War is sometimes necessary but it costs hundreds of lives. Around 52 years ago people of Turtuk village slept in Pakistan but woke up as Indians. As surprising as it sounds, it’s a historical fact.
Turtuk was a border region in Pakistan until 1971. One fine day, it became a part of India. The unsettling effects of this switch are still visible. Shyok, which literally means ‘river of death,’ proves one in the dark night of 1971.
On 14 December 1971, when the Indian Army captured this village, Turtuk, from Pakistan. At the edge of Baltistan, enclosed by the Karakoram mountain range with the Shyok flowing in the valley below, Turtuk was one of four villages captured by Indian forces.

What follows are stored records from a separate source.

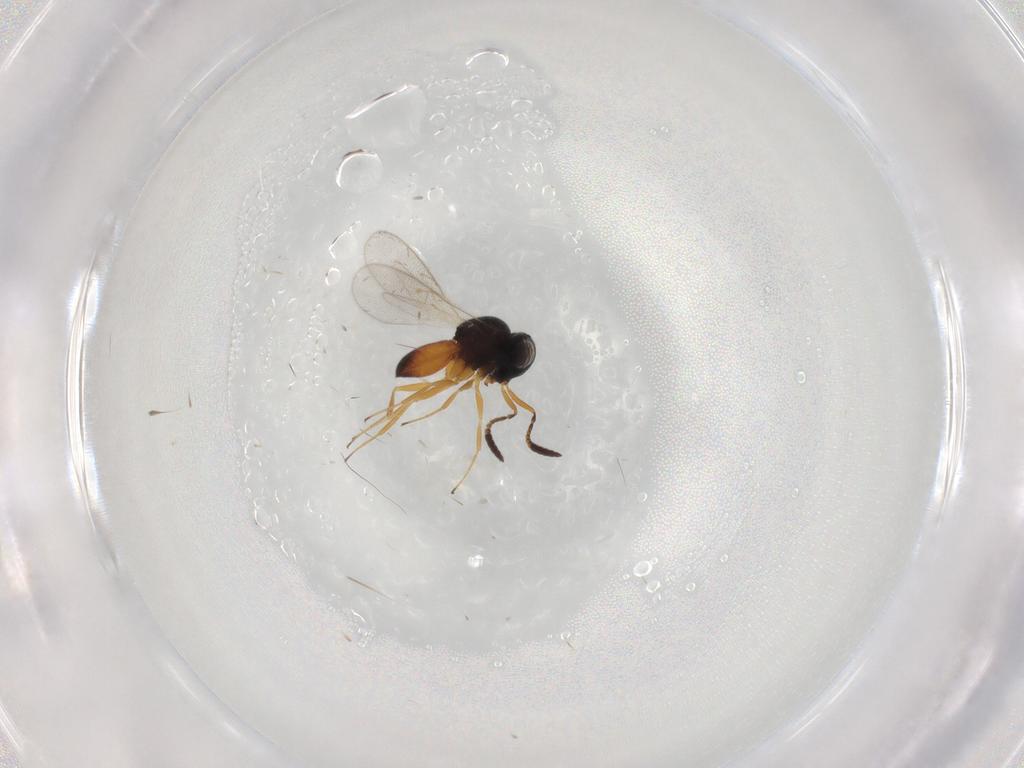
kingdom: Animalia
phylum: Arthropoda
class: Insecta
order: Hymenoptera
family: Scelionidae
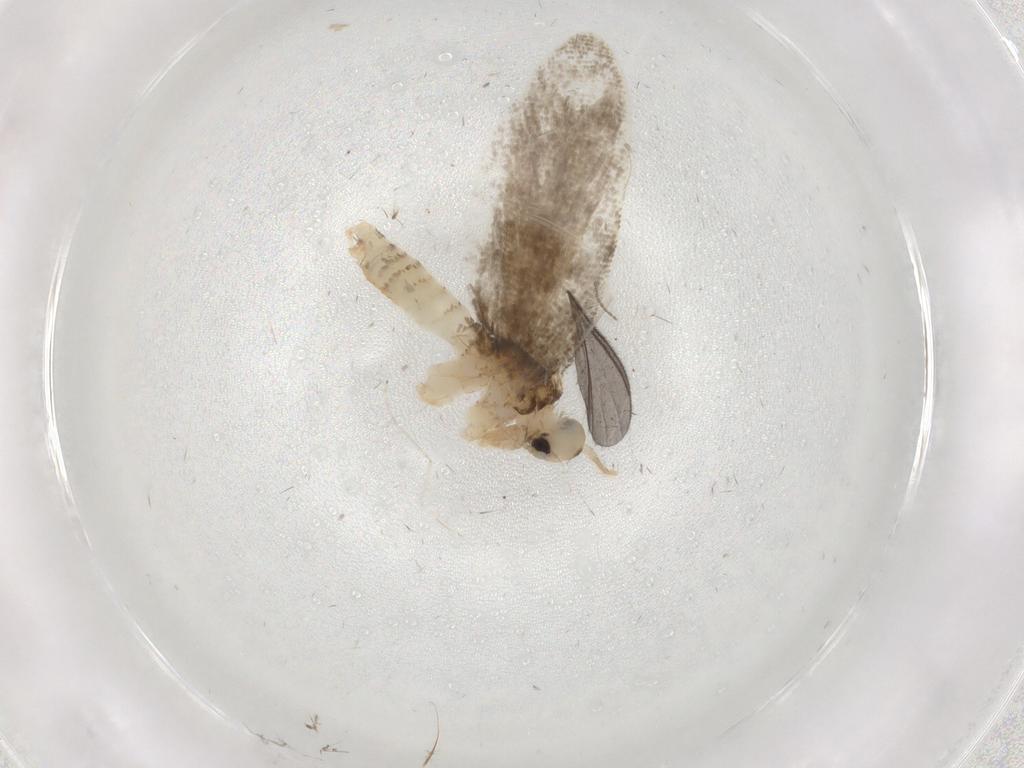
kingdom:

In 1971, one of history’s shortest wars was in full swing in the eastern and western front of the border. People of Turtuk were hiding in a nearby gorge one winter night, afraid of a marching army that gouged out the eyes of their enemies, cut off the breasts of women and plundered and burned the villages. For them, it was a long and dark night.
Major Chewang Rinchen of the Ladakh Scouts of the Indian Army came on a courtesy call to Turtuk. The hero of the conquest, the Major would be awarded another Mahavir Chakra for this, making him one of only six Indians with two such honors to date. ‘Major Chewang Rinchen had captured Point 18,402, the highest post ever captured, and also liberated an area of 800 sq km from PoK (the largest area captured in the 1971 operations).
Recent situation in the village
Despite the fact that India and Pakistan are still at odds over Kashmir, life goes on peacefully in Turtuk. Villagers were all issued Indian identity cards and made citizens after the takeover in 1971, and recent efforts to modernise the Nubra Valley, from better roads, health services and transportation, as well as the recent tourism boom, have meant more prosperous times for Turtuk. However, it doesn’t feel much like India here.
The apricot orchards, Noorbakshia mosques, stone homes and irrigation channels – as well as traditional Balti dishes like kisir (buckwheat bread) topped with yak meat or served with muskat, an apricot and walnut paste; and balay, a soup with large buckwheat noodles – keeps the village culturally faithful to its Balti roots.